++++ Extract to read
The Walters Art Museum’s collection encompasses art from various cultures extending over seven thousand years. Many of the items in their collection can be explored through their website at works of art site and Walters Ex Libris.
Beyond a wide range of artistic objects, their collection includes manuscripts and artwork on paper, as well as books and remarkable pieces of Islamic art. This includes valuable items like miniature paintings, beautifully illuminated Qurans and etc.
Moreover, the Museum is house to” 900 printed manuscripts, 1300 incunabula and 2000 rare books”. Of these, 433 manuscripts and more than 8000 printed papers are digitized and accessible through Walters Ex Libris. These manuscripts cover a variety of periods, including works from the Safavid, Mughal and Ottoman empire.
Moreover, as a museum dedicated to education, storytelling, and fostering community engagement through knowledge and cultural expression, the Walters Art Museum is actively digitizing and making their collection accessible to the public. Some of their digitized exhibitions also serve this purpose. One such exhibition, ‘Poetry and Prayer: Islamic Manuscripts from the Walters Art,’ beautifully showcased a variety of books, manuscripts, and individual art pieces. This collection includes beautifully illuminated manuscripts featuring poetry, prayers, miniature art, the Quran, and more. Each item has been digitized, and an informative description is offered.
++++++++
++++ Extracted entries
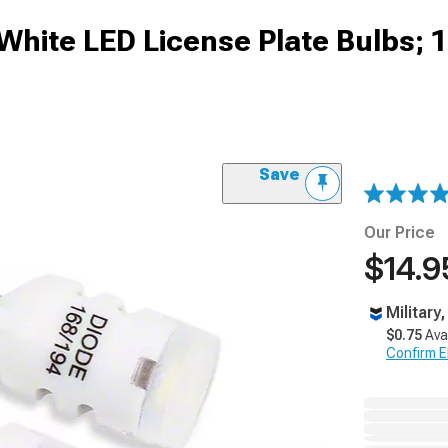
White LED License Plate Bulbs; 
Save
Our Price
$14.9
Military
$0.75
Ava
Confirm Eli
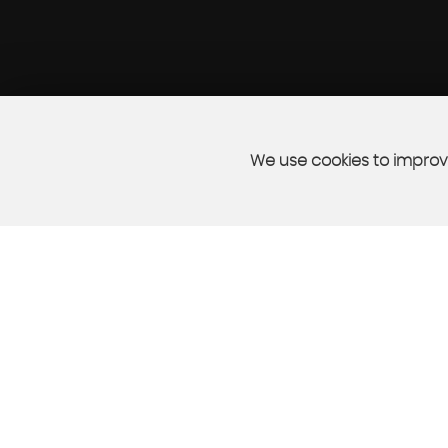
We use cookies to improve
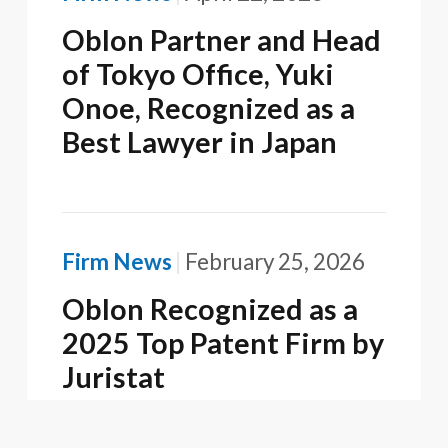
Oblon Partner and Head
of Tokyo Office, Yuki
Onoe, Recognized as a
Best Lawyer in Japan
Firm News
February 25, 2026
Oblon Recognized as a
2025 Top Patent Firm by
Juristat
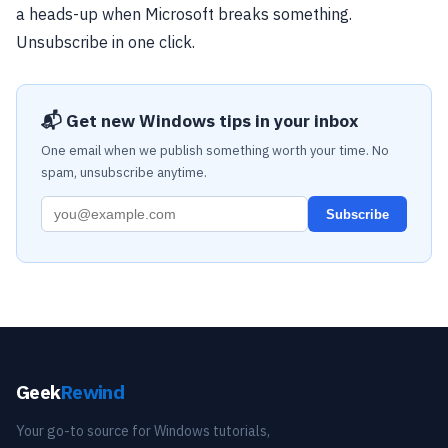
a heads-up when Microsoft breaks something.
Unsubscribe in one click.
📬 Get new Windows tips in your inbox
One email when we publish something worth your time. No
spam, unsubscribe anytime.
Subscribe
Geek
Rewind
Your go-to source for Windows tutorials,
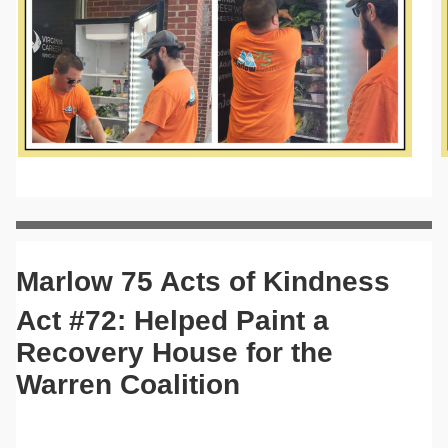
Marlow 75 Acts of Kindness
Act #72: Helped Paint a
Recovery House for the
Warren Coalition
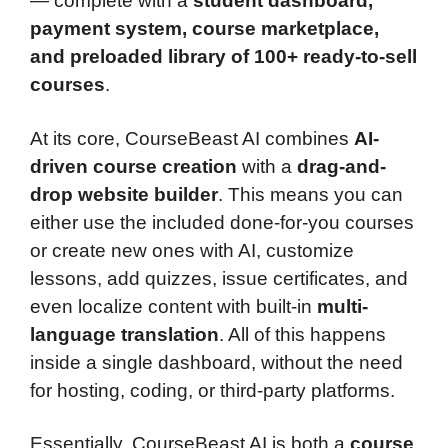
— complete with a
student dashboard,
payment system, course marketplace,
and preloaded library of 100+ ready-to-sell
courses
.
At its core, CourseBeast AI combines
AI-
driven course creation
with a
drag-and-
drop website builder
. This means you can
either use the included done-for-you courses
or create new ones with AI, customize
lessons, add quizzes, issue certificates, and
even localize content with built-in
multi-
language translation
. All of this happens
inside a single dashboard, without the need
for hosting, coding, or third-party platforms.
Essentially, CourseBeast AI is both a
course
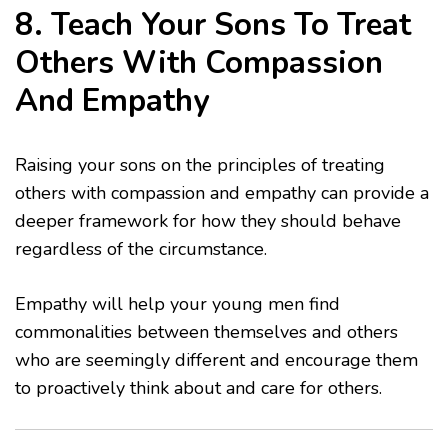
8. Teach Your Sons To Treat
Others With Compassion
And Empathy
Raising your sons on the principles of treating
others with compassion and empathy can provide a
deeper framework for how they should behave
regardless of the circumstance.
Empathy will help your young men find
commonalities between themselves and others
who are seemingly different and encourage them
to proactively think about and care for others.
++++++++
- [What to do] Quote the passage above on the Walters Art Museum collection word for word, between "The Walters Art Museum’s" and "Qurans and etc.", inclusive.

- [Written answer]
The Walters Art Museum’s collection encompasses art from various cultures extending over seven thousand years. Many of the items in their collection can be explored through their website at works of art site and Walters Ex Libris.
Beyond a wide range of artistic objects, their collection includes manuscripts and artwork on paper, as well as books and remarkable pieces of Islamic art. This includes valuable items like miniature paintings, beautifully illuminated Qurans and etc.